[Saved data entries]
'''

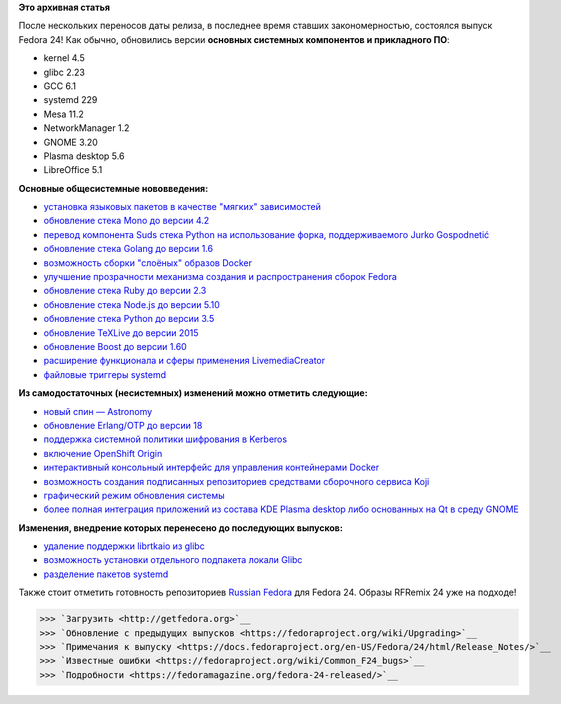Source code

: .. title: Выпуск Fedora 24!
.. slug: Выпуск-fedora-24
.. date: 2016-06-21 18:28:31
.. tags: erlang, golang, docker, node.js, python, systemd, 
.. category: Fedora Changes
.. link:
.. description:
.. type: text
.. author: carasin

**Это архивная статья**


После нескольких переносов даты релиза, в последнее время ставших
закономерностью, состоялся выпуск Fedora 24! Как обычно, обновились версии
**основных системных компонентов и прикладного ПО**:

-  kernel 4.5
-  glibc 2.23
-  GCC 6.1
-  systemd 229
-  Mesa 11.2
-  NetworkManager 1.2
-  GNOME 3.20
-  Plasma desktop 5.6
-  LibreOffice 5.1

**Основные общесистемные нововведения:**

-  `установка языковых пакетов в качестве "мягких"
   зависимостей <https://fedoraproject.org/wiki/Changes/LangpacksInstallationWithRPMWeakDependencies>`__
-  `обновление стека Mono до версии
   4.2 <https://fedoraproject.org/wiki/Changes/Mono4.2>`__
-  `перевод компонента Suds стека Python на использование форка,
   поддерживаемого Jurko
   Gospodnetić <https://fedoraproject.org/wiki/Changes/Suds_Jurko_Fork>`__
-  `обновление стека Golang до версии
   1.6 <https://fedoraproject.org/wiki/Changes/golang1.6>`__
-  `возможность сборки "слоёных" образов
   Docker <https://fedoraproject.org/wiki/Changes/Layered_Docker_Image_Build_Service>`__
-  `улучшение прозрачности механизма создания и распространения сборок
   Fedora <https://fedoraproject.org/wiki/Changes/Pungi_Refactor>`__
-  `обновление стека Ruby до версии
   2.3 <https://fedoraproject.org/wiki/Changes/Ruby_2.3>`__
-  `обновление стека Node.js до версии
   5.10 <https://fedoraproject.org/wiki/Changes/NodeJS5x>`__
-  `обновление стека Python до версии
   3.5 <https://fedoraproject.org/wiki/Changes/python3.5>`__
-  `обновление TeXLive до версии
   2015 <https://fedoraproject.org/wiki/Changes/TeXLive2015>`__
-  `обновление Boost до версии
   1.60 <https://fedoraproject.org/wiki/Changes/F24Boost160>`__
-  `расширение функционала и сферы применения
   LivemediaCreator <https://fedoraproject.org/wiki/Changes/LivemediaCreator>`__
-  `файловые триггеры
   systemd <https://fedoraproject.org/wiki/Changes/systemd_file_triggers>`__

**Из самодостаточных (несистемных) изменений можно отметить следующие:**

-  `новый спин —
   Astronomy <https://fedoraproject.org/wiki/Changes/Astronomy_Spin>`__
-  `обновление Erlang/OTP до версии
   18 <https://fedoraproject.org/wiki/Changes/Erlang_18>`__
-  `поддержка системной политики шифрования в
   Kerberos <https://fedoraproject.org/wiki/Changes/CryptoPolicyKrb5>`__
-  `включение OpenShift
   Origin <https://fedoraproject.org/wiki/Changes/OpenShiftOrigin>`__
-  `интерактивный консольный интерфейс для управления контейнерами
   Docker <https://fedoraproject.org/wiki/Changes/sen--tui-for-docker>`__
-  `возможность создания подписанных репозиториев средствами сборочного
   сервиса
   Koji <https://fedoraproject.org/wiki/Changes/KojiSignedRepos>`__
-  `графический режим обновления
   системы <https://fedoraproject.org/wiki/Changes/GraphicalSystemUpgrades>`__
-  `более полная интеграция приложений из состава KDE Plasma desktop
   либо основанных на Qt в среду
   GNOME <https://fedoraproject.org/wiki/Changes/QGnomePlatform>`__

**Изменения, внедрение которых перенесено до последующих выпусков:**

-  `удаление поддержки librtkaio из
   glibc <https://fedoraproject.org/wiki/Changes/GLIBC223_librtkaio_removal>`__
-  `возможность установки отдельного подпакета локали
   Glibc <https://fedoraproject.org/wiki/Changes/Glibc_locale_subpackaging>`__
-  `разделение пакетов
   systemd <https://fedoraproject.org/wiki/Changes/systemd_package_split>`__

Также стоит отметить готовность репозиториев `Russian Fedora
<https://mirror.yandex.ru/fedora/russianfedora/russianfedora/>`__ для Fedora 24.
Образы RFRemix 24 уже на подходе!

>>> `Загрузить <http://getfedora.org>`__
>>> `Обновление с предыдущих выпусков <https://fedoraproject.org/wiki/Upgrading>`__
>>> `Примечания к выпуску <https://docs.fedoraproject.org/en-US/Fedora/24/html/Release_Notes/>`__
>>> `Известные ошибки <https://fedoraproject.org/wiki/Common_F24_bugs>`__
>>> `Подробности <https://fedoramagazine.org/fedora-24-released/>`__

'''
'''

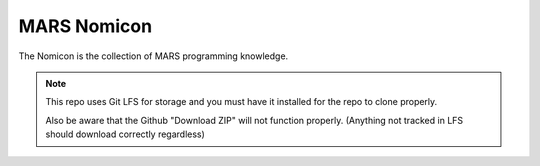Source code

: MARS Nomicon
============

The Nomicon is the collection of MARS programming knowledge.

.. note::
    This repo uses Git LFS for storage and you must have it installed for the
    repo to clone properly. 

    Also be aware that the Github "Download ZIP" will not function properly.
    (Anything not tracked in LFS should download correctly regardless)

'''

Among the lines above, which ones hold the string "репозиториев"? Show them.

-  `возможность создания подписанных репозиториев средствами сборочного
Также стоит отметить готовность репозиториев `Russian Fedora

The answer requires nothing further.